Я сделал вид, что чрезвычайно заинтересовался прыжками белки по спинке скамейки. Дэниел сказал:

— Я знаю, что ты хочешь спросить.

Я отвернулся от белки и пошёл дальше:

— Я и сам этого не знаю, Дэниел.

Он в три шага догнал меня и взял за руку. Я так резко выдернул свою ладонь, что моя перчатка едва не осталась в его руке.

— Что ты делаешь? — прошипел я сквозь зубы. — Кругом люди.

— Да, я любил её, — сказал он. — Когда-то давно. По крайней мере, я считал это любовью. Я уважал её, мне нравилось радовать её. Я мог дать ей так много…

Я шёл вперёд, не поднимая головы.

— Прости, — тихо произнёс он, — я просто хотел быть честным с тобой. И… Ты знаешь, сейчас для меня не существует никого, кроме тебя.

И тут… Я не знаю, что на меня нашло. Мы стояли посреди дорожки в Центральном парке, людей непосредственно возле нас не было, кроме двух конных полицейских неподалеку, но всё равно мы находились в середине дня в общественном месте, и тем не менее, я почти закричал:

— Не хочу твоей честности! Лучше бы ты до сих пор обманывал меня. Лучше бы я ничего не знал. Ничего…

Я так часто и отрывисто дышал, что со стороны, наверное, казалось, что я сейчас разрыдаюсь. Поэтому Дэниел и обнял меня. Я уткнулся в его плечо и замер. Мне было плевать — пусть бы на нас собралось посмотреть хоть пол-Нью-Йорка.
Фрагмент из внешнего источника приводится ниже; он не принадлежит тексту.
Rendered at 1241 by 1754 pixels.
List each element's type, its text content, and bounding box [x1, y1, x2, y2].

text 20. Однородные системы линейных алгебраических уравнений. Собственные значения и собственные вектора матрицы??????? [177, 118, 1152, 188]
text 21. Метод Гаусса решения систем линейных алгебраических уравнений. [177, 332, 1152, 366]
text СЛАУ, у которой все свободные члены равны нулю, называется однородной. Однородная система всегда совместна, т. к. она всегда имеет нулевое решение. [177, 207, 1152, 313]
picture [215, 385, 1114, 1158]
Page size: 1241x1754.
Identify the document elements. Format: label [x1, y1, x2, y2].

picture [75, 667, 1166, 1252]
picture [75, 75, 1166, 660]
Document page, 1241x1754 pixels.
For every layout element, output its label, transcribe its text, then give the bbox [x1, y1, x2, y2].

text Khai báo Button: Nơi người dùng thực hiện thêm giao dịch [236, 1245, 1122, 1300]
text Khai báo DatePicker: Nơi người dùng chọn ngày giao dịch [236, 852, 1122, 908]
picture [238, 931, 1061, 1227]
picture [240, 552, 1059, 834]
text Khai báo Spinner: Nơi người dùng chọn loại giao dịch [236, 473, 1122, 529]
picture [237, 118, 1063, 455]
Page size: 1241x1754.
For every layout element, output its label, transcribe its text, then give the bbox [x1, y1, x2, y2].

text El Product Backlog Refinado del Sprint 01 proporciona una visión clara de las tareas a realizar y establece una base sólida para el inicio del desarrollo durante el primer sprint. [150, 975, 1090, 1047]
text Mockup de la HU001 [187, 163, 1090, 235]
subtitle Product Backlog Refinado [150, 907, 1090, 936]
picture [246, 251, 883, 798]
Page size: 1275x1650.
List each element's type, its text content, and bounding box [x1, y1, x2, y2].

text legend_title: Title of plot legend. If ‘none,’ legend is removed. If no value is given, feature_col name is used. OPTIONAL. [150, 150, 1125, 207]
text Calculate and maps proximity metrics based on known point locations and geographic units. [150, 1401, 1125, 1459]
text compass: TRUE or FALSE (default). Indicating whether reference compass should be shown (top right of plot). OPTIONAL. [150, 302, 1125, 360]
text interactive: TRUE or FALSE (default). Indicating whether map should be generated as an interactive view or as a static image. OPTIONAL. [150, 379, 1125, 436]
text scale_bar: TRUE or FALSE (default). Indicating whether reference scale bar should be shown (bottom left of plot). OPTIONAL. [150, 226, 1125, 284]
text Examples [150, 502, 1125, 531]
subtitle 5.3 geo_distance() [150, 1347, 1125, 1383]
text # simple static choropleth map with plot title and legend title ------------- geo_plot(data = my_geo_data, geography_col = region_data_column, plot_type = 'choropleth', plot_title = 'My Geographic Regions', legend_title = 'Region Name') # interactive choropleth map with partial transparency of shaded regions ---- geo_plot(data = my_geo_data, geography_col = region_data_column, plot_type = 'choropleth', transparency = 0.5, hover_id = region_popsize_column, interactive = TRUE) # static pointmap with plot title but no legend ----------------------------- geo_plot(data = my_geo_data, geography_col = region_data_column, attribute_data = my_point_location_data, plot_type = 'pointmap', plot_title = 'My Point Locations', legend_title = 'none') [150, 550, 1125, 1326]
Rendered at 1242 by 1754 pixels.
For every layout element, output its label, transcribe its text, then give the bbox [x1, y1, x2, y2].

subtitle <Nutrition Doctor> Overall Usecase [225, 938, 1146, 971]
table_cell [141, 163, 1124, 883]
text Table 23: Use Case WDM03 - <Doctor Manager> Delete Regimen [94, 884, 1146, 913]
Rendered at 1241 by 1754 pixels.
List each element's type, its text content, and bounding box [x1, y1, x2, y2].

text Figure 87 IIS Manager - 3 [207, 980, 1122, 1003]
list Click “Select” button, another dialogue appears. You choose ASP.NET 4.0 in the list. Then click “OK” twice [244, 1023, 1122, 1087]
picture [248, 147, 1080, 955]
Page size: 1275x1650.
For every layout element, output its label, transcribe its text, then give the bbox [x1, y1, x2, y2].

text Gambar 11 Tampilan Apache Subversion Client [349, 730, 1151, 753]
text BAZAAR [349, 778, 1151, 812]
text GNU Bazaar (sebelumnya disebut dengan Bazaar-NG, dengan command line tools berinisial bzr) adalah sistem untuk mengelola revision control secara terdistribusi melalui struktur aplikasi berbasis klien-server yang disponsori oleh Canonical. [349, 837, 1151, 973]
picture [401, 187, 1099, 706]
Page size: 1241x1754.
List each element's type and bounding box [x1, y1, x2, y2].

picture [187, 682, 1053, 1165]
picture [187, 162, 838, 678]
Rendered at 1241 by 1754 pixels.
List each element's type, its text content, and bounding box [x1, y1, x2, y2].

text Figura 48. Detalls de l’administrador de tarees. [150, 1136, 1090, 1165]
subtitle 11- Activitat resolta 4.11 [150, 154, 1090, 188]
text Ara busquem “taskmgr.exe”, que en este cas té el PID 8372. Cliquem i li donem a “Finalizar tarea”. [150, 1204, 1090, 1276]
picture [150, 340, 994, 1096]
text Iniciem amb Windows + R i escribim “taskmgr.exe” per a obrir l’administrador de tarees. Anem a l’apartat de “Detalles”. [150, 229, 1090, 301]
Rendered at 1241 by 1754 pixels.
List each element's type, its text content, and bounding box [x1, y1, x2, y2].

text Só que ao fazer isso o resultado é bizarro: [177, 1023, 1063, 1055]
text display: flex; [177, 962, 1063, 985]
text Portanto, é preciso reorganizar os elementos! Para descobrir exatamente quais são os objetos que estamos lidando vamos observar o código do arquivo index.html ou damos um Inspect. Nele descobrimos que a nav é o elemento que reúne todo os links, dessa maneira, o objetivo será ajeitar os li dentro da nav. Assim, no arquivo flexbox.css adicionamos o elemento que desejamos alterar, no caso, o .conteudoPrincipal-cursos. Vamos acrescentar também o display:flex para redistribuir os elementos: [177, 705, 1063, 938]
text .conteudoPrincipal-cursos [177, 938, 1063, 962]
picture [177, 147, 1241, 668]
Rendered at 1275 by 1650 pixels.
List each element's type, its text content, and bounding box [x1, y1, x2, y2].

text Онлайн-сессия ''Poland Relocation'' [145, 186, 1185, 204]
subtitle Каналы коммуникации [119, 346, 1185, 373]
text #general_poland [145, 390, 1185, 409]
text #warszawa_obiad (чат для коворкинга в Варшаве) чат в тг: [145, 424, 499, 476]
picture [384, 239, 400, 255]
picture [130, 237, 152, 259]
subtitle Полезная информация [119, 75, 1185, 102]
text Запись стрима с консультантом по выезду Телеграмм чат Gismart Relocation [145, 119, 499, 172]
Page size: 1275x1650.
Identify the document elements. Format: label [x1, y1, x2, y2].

Дэниел тоже молчал, просто крепко держал меня. А мне было больно… И грустно.

Я люблю его. Люблю человека, который недостоин этого.

И эти его слова… Как можно быть настолько жестоким? Он уважал её, готов был исполнить любое её желание… Уважает ли он хоть чуть-чуть меня, или я — всего лишь инструмент для удовлетворения его собственных желаний? Был ли я для него когда-нибудь чем-то ещё, кроме как телом, которое можно швырнуть в постель, и оно там послушно останется? Имели ли значение мои желания?